§ DOCUMENT EXTRACT
Edit on GitHub

Storing Data

How deepstream stores data

As a standalone server, deepstream keeps all its data in internal memory. In a production cluster however, deepstream servers won't hold any data themselves. Instead, data is stored in a combination of storage and cache layers that are accessible to all deepstream nodes within the cluster. This allows the individual servers to remain stateless and go down / fail over without causing any data-loss, but it also allows for the data to be distributed across multiple nodes.

deepstream can connect to both a cache and a database at the same time. Whenever a value needs to be stored, it is written to the cache in a blocking fashion and simultaneously written to storage in a non-blocking way.

Similarly, whenever an entry needs to be retrieved, deepstream looks for it in the cache first and in storage second. If the value can only be found in storage, deepstream will load it into the cache for faster access.

So why have this distinction between cache and storage at all?

Because they complement each other quite well!

  • Caches need to make relatively small amounts of data accessible at high speeds. They usually achieve this by storing data in memory, rather than on disk (although some, e.g. Redis, can write to disk as well). This means that all data is lost when the process exists. Caches also usually don't offer support for complex queries (although e.g. Hazelcast has some).

  • Databases (storage) are slower to read or write to, but offer efficient long-term storage for larger amounts of data and allow for more elaborate ways of querying (e.g. full-text search, SQL joins etc.)

Why doesn't deepstream store data itself?

deepstream is sometimes compared to projects like Firebase (now part of Google Cloud Platform) or RethinkDB with Horizon - realtime databases that let users create streaming queries.

While deepstream is a great fit for similar use-cases, it's conceptually quite different: deepstream's design-philosophy is inspired by the way multiplayer-game servers or financial streaming works, rather than by datastores.

It can be used as a blazingly fast standalone server without any data-layer, but can also cater for large-scale collaboration apps with demanding storage requirements when connected to both a cache and a database.

Finally, we've taken the lessons learned from fixed stack frameworks like Meteor to heart. deepstream is a fast and versatile realtime server - but it doesn't try to be anything more than that.

We believe that web technology is moving away from the monolithic enterprise stacks of the past towards a vibrant ecosystem of highly specialized microservices - and our goal is to make deepstream thrive within this ecosystem by making it usable with as many programming languages, frontend frameworks, databases, caches, message-busses, loggers, identity management systems or deployment environments possible.

Connecting to a cache or database

deepstream uses different types of "connectors" - plugins that enable it to interface with other systems.

Cache connectors are plugins that connect deepstream to an in-memory cache, e.g. Redis, Memcached, IronCache, Hazelcast or Aerospike.

Storage connectors are plugins that connect deepstream to a database, e.g. MongoDB, CouchDB, Cassandra or Amazon's DynamoDB.

§ DATA RECORDS
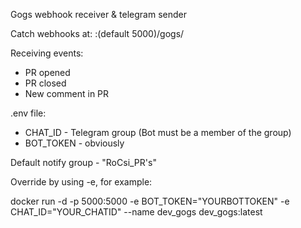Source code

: Gogs webhook receiver & telegram sender 

Catch webhooks at: <host-ip>:<Port>(default 5000)/gogs/

Receiving events:
- PR opened
- PR closed
- New comment in PR

.env file:
- CHAT_ID - Telegram group (Bot must be a member of the group)
- BOT_TOKEN - obviously


Default notify group - "RoCsi_PR's"

Override by using -e, for example:

docker run -d -p 5000:5000 -e BOT_TOKEN="YOURBOTTOKEN" -e CHAT_ID="YOUR_CHATID" --name dev_gogs dev_gogs:latest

§ TO DO
Answer these questions about the page on how deepstream stores data.
1. In what way is a value written to the cache, and in what way is it written to storage?
2. By what is deepstream's design philosophy said to be inspired?
3. Which databases are given as examples for storage connectors?

§ ANSWER TO THIS TASK
1. It is written to the cache in a blocking fashion and to storage in a non-blocking way.
2. By the way multiplayer-game servers or financial streaming works.
3. MongoDB, CouchDB, Cassandra and Amazon's DynamoDB.